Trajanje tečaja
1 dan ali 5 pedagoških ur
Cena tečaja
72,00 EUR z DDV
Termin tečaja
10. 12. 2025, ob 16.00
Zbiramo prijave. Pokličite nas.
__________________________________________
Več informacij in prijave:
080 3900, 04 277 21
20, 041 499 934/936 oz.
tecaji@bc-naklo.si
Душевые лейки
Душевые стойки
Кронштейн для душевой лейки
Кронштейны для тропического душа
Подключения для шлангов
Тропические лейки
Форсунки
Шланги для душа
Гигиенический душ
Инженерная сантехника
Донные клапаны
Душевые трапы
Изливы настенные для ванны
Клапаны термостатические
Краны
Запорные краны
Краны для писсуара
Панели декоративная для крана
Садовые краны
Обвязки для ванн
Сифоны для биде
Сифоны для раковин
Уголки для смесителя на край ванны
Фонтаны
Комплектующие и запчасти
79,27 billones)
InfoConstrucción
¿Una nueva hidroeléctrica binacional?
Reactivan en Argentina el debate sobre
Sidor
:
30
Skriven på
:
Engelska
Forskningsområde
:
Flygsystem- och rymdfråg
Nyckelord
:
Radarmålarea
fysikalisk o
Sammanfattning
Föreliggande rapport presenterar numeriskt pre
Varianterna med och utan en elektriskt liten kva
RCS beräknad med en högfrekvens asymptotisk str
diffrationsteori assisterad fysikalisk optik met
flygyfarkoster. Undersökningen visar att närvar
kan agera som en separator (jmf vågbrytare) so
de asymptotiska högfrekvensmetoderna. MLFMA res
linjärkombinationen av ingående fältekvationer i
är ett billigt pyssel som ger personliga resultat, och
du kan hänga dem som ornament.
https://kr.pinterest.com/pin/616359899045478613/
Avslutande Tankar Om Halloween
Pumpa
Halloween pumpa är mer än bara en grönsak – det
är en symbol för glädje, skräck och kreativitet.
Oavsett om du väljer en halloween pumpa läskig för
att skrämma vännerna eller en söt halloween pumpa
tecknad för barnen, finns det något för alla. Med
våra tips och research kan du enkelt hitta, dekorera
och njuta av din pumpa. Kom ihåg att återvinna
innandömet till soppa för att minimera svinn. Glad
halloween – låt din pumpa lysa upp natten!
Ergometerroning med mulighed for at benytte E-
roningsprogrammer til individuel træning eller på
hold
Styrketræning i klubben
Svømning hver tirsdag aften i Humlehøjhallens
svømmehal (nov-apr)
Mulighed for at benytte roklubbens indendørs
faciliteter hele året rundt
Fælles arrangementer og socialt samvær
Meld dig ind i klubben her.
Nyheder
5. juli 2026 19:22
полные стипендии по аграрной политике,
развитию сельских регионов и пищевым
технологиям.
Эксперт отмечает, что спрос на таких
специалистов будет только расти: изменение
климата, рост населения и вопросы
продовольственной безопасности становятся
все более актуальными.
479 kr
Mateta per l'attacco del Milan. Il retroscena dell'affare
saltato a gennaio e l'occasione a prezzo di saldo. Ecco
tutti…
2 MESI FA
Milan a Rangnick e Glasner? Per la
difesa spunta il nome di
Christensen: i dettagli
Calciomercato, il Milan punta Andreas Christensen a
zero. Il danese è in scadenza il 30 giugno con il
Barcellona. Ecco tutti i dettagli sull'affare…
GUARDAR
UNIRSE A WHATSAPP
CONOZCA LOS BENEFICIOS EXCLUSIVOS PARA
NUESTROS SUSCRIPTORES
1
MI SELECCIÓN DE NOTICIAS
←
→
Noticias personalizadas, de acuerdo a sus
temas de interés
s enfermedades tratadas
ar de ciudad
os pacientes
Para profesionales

# [Task brief]
This exercise requires the lines of the entries containing the string "fysikalisk".

# [Your response]
fysikalisk o
diffrationsteori assisterad fysikalisk optik met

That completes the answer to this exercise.